### [Data for this task]
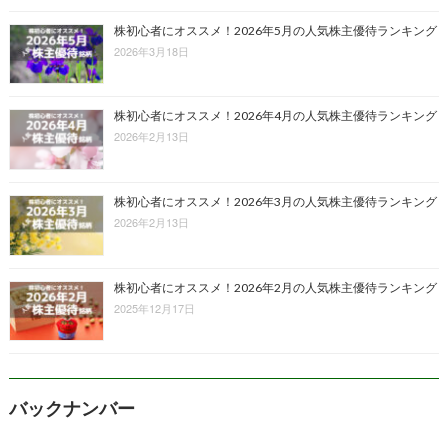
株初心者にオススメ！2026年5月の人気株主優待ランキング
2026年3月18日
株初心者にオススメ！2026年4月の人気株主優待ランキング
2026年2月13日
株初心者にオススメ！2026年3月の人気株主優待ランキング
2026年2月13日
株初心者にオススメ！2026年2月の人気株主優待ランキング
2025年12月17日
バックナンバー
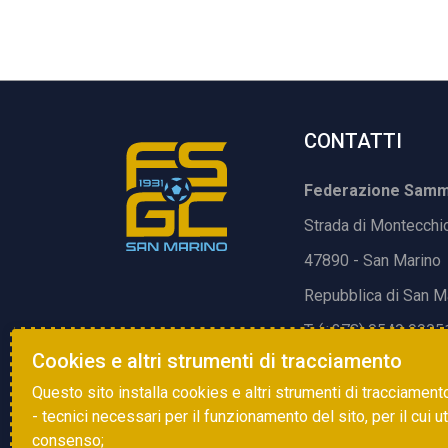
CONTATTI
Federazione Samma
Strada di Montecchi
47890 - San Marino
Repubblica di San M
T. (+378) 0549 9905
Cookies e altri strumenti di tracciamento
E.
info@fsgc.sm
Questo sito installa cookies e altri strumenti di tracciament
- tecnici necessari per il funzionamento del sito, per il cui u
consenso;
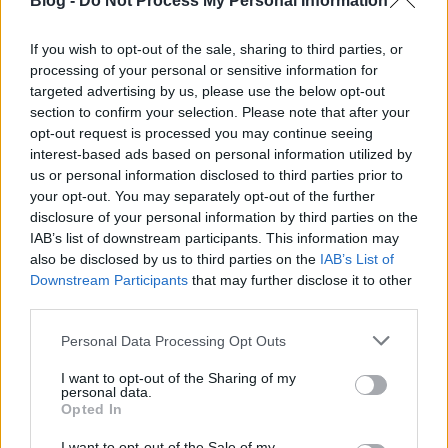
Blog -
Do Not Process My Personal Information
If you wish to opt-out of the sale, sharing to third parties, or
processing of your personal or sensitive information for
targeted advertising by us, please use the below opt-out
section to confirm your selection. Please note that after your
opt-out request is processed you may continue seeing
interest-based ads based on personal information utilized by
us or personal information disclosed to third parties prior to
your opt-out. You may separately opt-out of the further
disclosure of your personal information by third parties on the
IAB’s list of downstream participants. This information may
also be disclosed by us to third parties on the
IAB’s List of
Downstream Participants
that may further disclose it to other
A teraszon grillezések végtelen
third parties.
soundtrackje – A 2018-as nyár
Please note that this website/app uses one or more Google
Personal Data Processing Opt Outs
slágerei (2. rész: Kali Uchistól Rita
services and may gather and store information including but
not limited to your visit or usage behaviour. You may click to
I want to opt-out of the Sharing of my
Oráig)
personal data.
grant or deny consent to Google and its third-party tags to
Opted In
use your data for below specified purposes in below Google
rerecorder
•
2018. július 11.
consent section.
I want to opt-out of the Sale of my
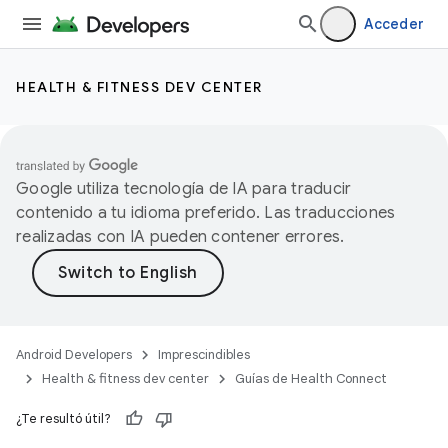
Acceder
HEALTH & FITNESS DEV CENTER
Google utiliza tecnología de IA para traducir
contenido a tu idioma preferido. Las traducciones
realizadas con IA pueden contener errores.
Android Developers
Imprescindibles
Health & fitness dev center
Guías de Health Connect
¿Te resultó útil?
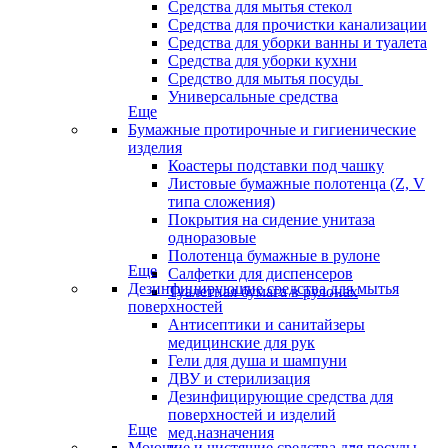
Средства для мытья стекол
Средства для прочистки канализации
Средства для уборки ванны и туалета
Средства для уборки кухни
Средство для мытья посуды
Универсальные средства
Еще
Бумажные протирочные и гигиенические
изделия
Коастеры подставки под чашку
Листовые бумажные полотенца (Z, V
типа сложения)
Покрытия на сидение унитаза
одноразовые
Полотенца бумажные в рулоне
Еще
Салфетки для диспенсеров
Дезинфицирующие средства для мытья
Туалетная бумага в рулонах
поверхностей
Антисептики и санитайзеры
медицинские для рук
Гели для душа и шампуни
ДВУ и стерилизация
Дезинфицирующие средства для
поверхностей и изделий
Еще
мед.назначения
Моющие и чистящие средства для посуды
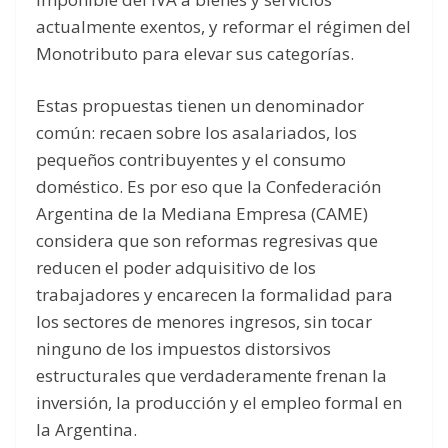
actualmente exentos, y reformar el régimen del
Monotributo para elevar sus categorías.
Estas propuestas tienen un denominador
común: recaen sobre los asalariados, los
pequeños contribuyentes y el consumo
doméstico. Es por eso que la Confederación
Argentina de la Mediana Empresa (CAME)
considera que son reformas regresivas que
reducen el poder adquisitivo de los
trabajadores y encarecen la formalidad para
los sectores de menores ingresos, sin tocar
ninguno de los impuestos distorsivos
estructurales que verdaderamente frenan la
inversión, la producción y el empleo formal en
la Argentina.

--

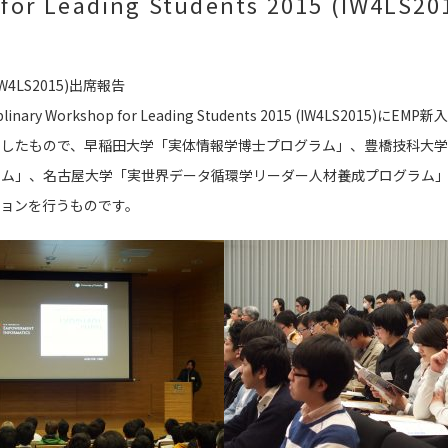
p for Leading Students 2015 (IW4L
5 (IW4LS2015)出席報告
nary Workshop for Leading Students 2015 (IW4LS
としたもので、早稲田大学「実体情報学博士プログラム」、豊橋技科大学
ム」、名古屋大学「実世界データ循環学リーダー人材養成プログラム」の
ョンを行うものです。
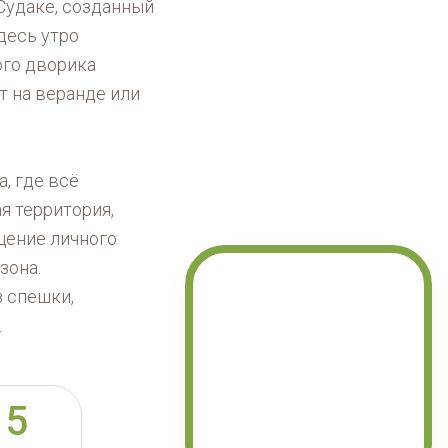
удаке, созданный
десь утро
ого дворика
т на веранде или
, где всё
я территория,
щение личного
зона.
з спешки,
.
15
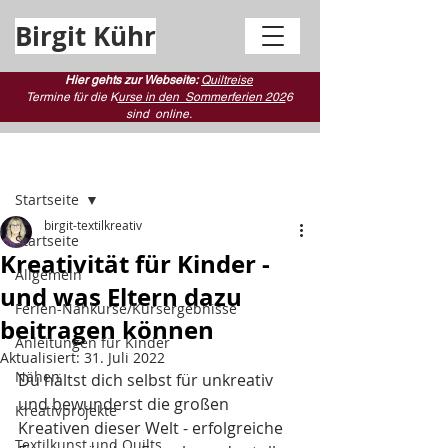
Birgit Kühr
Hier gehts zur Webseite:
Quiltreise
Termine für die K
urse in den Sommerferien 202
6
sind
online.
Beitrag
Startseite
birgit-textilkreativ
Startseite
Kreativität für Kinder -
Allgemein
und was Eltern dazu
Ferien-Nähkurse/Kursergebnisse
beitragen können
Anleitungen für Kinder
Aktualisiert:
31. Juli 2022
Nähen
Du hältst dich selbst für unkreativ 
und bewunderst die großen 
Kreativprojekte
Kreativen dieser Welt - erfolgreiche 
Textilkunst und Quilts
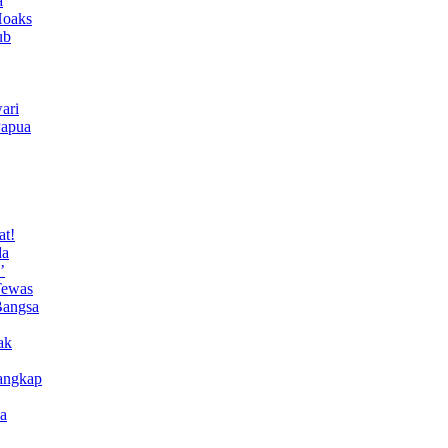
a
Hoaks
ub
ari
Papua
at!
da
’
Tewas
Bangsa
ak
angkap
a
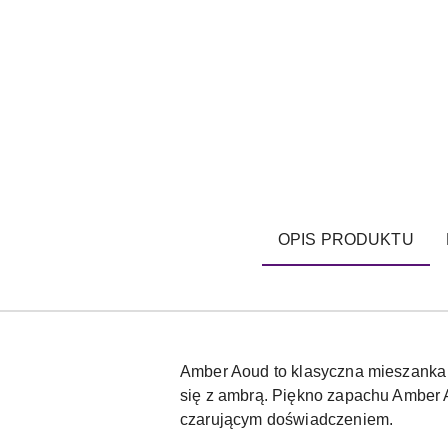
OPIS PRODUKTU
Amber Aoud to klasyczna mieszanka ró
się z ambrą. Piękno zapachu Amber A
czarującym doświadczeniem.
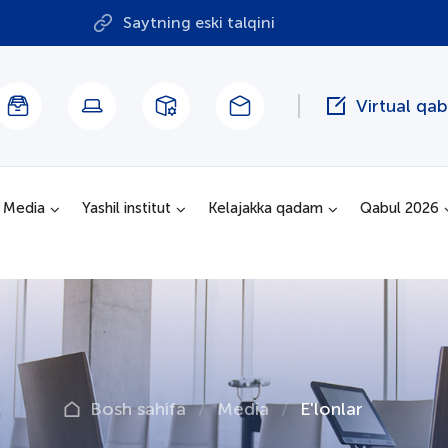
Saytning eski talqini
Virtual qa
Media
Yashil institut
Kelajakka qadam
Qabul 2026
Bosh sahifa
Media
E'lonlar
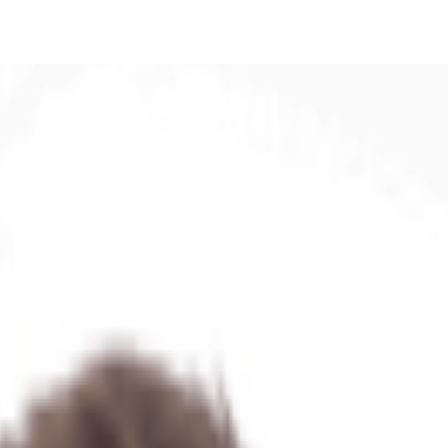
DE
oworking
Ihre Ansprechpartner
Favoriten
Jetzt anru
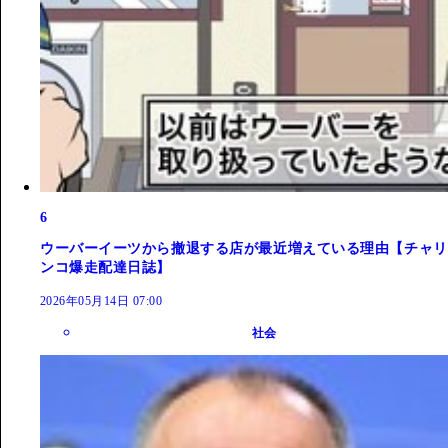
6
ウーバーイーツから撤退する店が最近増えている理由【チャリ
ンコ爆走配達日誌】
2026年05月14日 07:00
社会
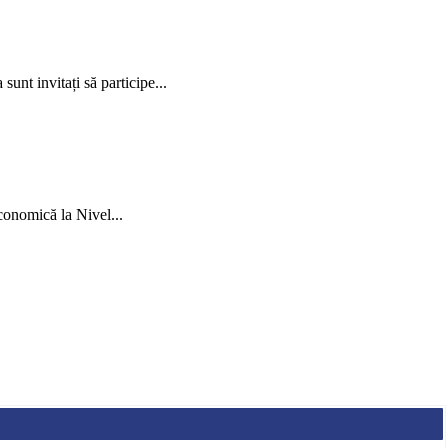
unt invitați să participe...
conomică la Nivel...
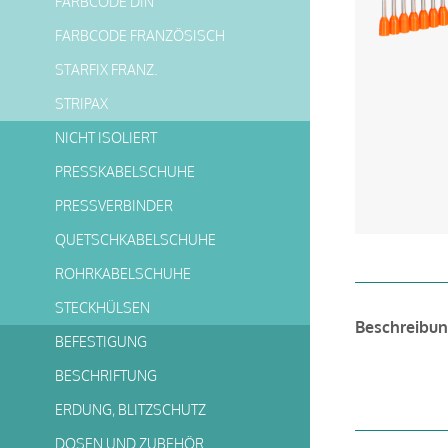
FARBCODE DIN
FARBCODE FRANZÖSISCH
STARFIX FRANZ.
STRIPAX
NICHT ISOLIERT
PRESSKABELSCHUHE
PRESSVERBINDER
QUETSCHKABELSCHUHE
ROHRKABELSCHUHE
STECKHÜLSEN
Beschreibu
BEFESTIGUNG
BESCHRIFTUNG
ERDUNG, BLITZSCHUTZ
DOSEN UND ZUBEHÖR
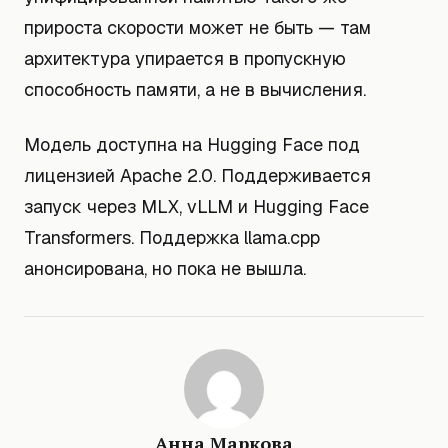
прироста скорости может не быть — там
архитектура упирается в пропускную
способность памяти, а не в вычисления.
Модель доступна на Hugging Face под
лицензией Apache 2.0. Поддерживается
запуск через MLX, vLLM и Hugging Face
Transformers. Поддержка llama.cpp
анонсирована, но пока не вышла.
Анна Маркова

--

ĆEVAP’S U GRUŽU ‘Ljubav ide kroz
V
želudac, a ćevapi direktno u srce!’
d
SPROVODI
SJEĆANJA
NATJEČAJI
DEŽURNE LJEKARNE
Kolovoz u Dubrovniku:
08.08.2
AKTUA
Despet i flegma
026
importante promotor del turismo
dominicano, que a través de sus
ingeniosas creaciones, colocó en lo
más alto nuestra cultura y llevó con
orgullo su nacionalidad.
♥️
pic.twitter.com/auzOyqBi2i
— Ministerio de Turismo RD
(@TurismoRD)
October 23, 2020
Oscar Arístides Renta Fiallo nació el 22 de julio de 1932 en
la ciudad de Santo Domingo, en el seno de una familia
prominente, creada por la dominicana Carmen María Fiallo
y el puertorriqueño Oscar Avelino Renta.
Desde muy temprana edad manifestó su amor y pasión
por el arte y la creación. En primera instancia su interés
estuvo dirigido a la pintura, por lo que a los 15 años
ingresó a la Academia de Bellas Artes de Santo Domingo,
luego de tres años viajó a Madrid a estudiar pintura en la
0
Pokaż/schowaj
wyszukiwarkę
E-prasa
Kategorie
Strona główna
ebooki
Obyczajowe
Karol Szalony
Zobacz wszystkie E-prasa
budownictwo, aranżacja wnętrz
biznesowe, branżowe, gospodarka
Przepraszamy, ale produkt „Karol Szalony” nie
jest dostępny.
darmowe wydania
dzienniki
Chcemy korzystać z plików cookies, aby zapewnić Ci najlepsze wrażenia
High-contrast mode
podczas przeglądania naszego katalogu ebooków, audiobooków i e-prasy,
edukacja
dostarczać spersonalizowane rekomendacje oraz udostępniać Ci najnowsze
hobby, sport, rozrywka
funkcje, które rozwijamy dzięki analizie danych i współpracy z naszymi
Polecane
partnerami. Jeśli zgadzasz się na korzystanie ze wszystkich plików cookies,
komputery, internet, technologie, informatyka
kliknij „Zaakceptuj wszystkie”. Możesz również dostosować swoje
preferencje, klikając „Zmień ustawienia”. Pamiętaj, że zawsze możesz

### [Task prompt]
Copy out the text lines running from the line with "удаке, созданный" to the line with "conomică la Nivel...", including both of those lines. Leave the picture markers out of your answer.

### [Answer to this exercise]
удаке, созданный
десь утро
ого дворика
т на веранде или
, где всё
я территория,
щение личного
зона.
з спешки,
.
15
Birgit Kühr
Hier gehts zur Webseite:
Quiltreise
Termine für die K
urse in den Sommerferien 202
6
sind
online.
Beitrag
Startseite
birgit-textilkreativ
Startseite
Kreativität für Kinder -
Allgemein
und was Eltern dazu
Ferien-Nähkurse/Kursergebnisse
beitragen können
Anleitungen für Kinder
Aktualisiert:
31. Juli 2022
Nähen
Du hältst dich selbst für unkreativ 
und bewunderst die großen 
Kreativprojekte
Kreativen dieser Welt - erfolgreiche 
Textilkunst und Quilts
a
Hoaks
ub
ari
Papua
at!
da
’
Tewas
Bangsa
ak
angkap
a
OPIS PRODUKTU
Amber Aoud to klasyczna mieszanka ró
się z ambrą. Piękno zapachu Amber A
czarującym doświadczeniem.
Saytning eski talqini
Virtual qa
Media
Yashil institut
Kelajakka qadam
Qabul 2026
Bosh sahifa
Media
E'lonlar
DE
oworking
Ihre Ansprechpartner
Favoriten
Jetzt anru
6
ウーバーイーツから撤退する店が最近増えている理由【チャリ
ンコ爆走配達日誌】
2026年05月14日 07:00
社会
unt invitați să participe...
conomică la Nivel...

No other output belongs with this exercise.